(Jawaban)
Kramat Jati 19 Oktober 2011
Seminggu
kemudian Rama keluar dari rumah sakit, oleh
kesatuannya ia diberikan kesempatan cuti untuk memulihkan kondisinya. Sebenarnya
Rama ingin memanfaatkan kesempatan itu untuk bertemu dengan Bunga tapi hingga
sekarang Bunga masih belum memberikan kabar kepadanya.
Bunga
benar benar seperti menghilang dalam hidup Rama. Ia pun
memutuskan untuk kembali ke Jakarta dan bertemu dengan kedua orang tuanya.

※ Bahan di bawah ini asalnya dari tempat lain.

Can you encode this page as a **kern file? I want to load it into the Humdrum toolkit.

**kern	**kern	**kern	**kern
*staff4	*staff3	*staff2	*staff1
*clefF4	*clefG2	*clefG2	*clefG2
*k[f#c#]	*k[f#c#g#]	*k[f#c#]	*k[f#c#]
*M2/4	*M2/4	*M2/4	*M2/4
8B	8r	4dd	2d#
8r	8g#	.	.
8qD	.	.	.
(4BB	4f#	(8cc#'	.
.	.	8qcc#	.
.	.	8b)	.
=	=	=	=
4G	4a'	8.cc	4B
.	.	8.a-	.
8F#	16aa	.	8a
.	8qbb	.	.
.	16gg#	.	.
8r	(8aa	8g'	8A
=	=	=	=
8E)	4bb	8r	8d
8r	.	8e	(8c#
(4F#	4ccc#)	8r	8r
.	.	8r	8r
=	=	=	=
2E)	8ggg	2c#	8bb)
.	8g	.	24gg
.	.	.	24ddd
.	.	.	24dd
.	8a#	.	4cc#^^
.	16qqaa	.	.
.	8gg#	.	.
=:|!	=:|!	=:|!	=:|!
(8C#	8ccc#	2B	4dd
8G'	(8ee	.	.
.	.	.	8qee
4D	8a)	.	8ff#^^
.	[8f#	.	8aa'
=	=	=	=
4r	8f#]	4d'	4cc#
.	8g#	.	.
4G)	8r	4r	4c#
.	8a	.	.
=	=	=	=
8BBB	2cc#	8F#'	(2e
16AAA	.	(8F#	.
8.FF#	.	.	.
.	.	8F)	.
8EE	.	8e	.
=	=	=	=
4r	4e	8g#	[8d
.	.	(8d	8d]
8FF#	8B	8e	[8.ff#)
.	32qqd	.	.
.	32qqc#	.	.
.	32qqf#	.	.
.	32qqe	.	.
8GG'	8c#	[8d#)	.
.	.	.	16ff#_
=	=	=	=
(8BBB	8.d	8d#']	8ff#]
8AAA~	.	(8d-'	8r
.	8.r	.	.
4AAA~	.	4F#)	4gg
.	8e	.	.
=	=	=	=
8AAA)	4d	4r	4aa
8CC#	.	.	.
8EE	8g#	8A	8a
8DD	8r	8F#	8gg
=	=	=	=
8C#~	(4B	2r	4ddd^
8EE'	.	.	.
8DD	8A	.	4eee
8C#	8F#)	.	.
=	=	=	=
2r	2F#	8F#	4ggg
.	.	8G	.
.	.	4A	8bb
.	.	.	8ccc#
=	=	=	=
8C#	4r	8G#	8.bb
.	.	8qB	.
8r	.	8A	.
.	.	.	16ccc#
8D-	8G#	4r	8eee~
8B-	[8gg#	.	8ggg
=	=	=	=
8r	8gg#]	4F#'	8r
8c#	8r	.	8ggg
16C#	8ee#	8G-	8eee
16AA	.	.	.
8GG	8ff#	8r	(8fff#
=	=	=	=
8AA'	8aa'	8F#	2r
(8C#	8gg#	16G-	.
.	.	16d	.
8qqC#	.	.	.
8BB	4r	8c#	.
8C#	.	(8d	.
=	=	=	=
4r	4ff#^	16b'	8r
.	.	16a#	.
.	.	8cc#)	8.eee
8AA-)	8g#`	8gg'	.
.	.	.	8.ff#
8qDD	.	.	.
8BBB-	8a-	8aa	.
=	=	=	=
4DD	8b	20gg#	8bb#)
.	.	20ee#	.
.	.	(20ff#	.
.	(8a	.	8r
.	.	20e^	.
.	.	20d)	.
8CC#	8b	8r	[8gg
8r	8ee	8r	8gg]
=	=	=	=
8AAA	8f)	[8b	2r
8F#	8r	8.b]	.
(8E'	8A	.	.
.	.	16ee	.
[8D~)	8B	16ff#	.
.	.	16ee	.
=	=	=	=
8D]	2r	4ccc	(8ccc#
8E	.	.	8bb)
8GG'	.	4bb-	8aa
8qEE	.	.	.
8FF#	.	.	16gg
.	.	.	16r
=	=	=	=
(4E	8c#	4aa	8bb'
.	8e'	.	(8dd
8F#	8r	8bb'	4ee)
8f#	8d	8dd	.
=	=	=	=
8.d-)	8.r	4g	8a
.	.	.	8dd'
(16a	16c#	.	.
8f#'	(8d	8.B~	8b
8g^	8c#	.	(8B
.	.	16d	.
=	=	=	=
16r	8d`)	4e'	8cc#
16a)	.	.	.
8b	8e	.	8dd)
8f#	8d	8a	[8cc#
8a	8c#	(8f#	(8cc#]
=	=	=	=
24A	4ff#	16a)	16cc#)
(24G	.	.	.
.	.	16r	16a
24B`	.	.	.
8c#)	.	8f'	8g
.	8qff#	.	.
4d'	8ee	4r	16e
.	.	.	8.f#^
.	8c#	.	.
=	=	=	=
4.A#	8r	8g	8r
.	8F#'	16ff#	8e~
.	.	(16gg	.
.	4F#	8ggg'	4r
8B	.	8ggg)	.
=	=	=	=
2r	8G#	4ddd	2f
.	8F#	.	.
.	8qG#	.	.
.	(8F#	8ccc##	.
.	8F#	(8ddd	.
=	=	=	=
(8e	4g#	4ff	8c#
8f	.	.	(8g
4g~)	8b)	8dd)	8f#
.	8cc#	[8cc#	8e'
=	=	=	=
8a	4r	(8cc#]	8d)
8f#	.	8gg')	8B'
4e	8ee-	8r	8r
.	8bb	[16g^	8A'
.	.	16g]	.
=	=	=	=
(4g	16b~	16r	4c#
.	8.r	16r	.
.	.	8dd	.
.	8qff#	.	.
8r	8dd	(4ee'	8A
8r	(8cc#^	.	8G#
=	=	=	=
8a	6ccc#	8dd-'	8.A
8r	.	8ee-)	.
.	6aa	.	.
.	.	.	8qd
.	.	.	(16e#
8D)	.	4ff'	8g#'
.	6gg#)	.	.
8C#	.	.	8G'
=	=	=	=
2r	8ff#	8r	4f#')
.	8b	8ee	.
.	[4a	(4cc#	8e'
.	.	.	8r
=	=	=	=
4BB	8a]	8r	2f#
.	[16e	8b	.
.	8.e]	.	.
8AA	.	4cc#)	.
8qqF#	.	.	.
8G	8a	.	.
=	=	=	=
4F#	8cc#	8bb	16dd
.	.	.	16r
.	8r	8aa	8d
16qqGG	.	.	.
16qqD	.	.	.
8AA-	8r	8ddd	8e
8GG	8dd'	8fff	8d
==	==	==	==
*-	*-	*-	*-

Ketika
akan keluar dari rumah sakit, ternyata
ada beberapa wartawan dari media cetak dan elektronik disana.
Keberadaan
mereka disana memang untuk mencari berita tentang korban korban gerakan
separatis kemarin. Tapi karena oleh
pihak rumah sakit dan para Tentara keberadaan mereka dianggap akan mengganggu para
pasien, maka mereka pun Cuma bisa menunggu di luar.
Rama
yang baru keluar dari rumah sakit tentu saja langsung dikerubungi oleh mereka. Para
wartawan pun segera menanyakannya banyak hal. Mulai dari
awal mula ia tertangkap sampai harapannya terhadap kondisi di Aceh.
“Lalu
apa yang ingin anda lakukan setelah ini saudara Rama??” Tanya
salah seorang wartawan.
“Hemm..saya
ingin kembali ke rumah dan memulihkan diri untuk sejenak.” jawab Rama.
“Adakah
orang yang ingin anda temui setelah pulang nanti saudara, Rama??” Tanya
salah seorang wartawan lain.
“Tentu
ada. Keluarga, sahabat dan
tentu saja saya sangat ingin bertemu dengan pujaan hati saya.” Jawab Rama sembari tersenyum.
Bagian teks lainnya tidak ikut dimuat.